Precisely timing dissipative quantum information processing

TL;DR

This paper introduces dissipative gadgets that enable precise timing of dissipative quantum operations, overcoming the challenge of their inherently time-independent nature, thus opening new avenues for timed quantum information processing.

Contribution

It presents basic dissipative gadgets that allow precise initiation, triggering, and timing of dissipative operations without changing the system's Liouvillian, enabling timed quantum protocols.

Findings

Gadgets enable precise timing of dissipative processes

Dissipative operations can be triggered and controlled accurately

Measurement-based computation can be simulated dissipatively

Abstract

Dissipative engineering constitutes a framework within which quantum information processing protocols are powered by system-environment interaction rather than by unitary dynamics alone.
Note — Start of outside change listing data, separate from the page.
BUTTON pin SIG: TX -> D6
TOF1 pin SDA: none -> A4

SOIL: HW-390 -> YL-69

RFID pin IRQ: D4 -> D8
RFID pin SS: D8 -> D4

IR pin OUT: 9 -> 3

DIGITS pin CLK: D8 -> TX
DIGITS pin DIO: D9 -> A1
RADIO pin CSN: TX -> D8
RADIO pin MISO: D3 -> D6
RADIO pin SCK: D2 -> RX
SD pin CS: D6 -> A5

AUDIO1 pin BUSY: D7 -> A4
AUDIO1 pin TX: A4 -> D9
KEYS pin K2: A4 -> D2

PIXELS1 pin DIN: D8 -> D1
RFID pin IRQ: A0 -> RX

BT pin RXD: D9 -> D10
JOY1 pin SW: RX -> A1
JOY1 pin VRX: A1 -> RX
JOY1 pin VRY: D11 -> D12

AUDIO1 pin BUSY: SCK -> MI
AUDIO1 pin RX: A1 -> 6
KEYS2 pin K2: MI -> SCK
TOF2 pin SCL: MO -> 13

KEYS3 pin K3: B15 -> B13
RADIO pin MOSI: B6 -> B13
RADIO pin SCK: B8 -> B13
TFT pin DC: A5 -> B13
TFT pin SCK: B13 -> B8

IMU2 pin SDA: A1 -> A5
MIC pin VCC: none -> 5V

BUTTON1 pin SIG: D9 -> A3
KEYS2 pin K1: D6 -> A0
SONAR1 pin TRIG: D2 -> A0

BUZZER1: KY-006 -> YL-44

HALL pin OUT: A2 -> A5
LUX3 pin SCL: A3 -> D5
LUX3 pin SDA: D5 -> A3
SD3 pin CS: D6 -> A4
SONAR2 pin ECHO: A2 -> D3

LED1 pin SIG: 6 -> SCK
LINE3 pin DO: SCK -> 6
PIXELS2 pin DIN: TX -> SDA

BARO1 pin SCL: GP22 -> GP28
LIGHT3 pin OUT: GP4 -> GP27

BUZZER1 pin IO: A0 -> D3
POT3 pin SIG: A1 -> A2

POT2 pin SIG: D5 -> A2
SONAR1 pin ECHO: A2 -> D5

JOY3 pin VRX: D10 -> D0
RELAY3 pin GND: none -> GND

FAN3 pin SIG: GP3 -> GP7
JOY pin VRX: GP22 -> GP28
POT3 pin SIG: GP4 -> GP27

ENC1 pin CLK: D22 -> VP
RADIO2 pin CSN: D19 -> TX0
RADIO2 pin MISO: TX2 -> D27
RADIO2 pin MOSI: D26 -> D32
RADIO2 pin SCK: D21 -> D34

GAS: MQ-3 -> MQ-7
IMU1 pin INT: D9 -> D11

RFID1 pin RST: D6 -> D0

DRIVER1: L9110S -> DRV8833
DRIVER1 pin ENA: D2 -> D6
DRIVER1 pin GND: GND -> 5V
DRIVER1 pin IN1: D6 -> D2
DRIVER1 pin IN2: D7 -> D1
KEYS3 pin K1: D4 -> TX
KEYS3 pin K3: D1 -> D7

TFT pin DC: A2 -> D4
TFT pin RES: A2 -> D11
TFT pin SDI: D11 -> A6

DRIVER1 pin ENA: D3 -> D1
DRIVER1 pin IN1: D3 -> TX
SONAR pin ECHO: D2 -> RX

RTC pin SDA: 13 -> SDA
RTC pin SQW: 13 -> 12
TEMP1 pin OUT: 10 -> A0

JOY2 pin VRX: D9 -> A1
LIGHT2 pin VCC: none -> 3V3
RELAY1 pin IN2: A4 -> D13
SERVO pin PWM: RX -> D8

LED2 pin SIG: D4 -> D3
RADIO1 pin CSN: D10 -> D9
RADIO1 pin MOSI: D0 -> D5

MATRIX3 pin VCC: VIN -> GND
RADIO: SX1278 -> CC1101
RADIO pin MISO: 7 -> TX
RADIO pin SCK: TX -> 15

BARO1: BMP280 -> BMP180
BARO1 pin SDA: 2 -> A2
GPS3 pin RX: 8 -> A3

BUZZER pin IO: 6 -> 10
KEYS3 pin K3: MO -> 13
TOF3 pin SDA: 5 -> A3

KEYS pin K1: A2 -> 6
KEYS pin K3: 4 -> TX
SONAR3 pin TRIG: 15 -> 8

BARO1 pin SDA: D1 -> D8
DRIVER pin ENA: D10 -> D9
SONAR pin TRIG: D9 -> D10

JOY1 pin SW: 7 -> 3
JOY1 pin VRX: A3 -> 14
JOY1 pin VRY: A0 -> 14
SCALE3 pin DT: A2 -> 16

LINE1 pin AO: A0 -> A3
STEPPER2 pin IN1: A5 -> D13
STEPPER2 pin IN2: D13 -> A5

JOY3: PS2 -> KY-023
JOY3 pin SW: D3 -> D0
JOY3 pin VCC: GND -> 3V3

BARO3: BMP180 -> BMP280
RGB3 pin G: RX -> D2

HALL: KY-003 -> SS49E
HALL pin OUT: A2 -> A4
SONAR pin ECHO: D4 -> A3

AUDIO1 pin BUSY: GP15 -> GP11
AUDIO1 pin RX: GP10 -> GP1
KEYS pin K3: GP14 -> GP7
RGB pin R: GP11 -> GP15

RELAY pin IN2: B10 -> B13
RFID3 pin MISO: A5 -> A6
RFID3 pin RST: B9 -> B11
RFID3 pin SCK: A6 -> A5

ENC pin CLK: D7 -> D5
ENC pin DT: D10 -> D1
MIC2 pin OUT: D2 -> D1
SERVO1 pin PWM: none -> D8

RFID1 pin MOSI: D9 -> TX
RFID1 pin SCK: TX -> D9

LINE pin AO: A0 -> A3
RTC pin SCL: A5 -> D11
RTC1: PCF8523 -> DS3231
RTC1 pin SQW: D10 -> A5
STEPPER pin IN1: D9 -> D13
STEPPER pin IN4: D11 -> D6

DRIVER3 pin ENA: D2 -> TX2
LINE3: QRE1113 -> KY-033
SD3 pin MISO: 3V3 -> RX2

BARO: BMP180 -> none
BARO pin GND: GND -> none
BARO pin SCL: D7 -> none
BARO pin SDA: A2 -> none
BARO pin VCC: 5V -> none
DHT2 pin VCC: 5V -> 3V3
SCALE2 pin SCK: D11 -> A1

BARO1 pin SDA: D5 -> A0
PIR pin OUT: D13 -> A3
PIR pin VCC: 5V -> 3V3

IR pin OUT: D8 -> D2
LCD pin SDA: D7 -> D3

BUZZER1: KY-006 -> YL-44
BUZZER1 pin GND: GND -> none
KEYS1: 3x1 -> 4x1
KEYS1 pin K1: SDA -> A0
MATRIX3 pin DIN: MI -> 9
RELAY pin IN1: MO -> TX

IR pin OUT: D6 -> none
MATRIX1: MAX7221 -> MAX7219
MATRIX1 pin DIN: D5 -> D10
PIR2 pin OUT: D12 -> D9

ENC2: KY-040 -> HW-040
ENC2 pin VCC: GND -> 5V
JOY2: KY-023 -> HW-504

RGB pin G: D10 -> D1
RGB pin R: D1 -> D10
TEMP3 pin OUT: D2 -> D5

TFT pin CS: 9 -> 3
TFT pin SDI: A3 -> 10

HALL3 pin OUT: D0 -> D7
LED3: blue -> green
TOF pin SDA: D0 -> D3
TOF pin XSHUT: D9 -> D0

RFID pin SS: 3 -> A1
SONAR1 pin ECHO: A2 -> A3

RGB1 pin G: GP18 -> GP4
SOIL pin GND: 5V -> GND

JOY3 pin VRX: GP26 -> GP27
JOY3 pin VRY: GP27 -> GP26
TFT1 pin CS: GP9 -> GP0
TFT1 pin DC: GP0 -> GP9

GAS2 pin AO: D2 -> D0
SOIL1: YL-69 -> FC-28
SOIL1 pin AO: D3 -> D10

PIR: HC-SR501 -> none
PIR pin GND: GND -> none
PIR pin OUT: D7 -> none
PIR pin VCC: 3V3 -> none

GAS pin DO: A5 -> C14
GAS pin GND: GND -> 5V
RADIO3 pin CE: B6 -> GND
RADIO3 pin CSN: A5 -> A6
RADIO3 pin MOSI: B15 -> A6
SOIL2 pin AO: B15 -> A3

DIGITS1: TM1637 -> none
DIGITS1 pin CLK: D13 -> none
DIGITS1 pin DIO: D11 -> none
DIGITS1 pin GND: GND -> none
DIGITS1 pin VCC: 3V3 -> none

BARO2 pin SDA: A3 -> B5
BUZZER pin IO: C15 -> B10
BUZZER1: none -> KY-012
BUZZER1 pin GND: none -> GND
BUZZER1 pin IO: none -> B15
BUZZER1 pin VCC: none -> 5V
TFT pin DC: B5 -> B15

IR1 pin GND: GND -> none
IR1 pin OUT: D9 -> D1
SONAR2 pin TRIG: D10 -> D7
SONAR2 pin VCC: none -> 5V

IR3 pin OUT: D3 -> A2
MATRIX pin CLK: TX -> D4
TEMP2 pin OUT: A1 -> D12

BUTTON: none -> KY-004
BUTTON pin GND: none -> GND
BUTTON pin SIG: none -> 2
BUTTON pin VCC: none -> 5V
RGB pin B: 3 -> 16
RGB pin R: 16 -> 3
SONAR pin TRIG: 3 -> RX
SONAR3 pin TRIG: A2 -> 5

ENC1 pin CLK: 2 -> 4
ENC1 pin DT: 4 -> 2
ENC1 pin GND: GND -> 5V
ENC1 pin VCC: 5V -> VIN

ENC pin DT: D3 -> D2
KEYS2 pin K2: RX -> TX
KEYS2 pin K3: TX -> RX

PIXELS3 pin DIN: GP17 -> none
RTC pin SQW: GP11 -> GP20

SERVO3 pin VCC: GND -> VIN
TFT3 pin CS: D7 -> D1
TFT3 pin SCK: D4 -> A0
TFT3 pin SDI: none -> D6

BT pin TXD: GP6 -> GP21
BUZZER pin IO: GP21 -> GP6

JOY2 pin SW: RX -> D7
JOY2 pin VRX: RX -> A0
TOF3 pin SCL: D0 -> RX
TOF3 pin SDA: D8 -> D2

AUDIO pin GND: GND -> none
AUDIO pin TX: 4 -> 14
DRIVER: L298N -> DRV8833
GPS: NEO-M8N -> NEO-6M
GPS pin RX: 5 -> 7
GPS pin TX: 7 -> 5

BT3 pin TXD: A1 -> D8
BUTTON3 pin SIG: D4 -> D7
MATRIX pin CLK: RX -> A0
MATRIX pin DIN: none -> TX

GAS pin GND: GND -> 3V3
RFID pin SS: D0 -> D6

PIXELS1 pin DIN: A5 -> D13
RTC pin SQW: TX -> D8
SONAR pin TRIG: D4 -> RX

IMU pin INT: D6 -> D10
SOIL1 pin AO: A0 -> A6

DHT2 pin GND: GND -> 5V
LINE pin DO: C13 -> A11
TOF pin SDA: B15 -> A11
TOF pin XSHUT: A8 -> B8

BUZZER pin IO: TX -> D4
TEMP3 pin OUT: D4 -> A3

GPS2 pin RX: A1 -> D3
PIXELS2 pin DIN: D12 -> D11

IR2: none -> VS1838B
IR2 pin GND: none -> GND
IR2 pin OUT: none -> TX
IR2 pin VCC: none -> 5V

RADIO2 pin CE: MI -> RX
This framework embraces noise as a resource, and consequently, offers a number of advantages compared to one based on unitary dynamics alone, e.g., that the protocols are typically independent of the initial state of the system. However, the time independent nature of this scheme makes it difficult to imagine precisely timed sequential operations, conditional measurements or error correction. In this work, we provide a path around these challenges, by introducing basic dissipative gadgets which allow us to precisely initiate, trigger and time dissipative operations, while keeping the system Liouvillian time-independent. These gadgets open up novel perspectives for thinking of timed dissipative quantum information processing. As an example, we sketch how measurement based computation can be simulated in the dissipative setting.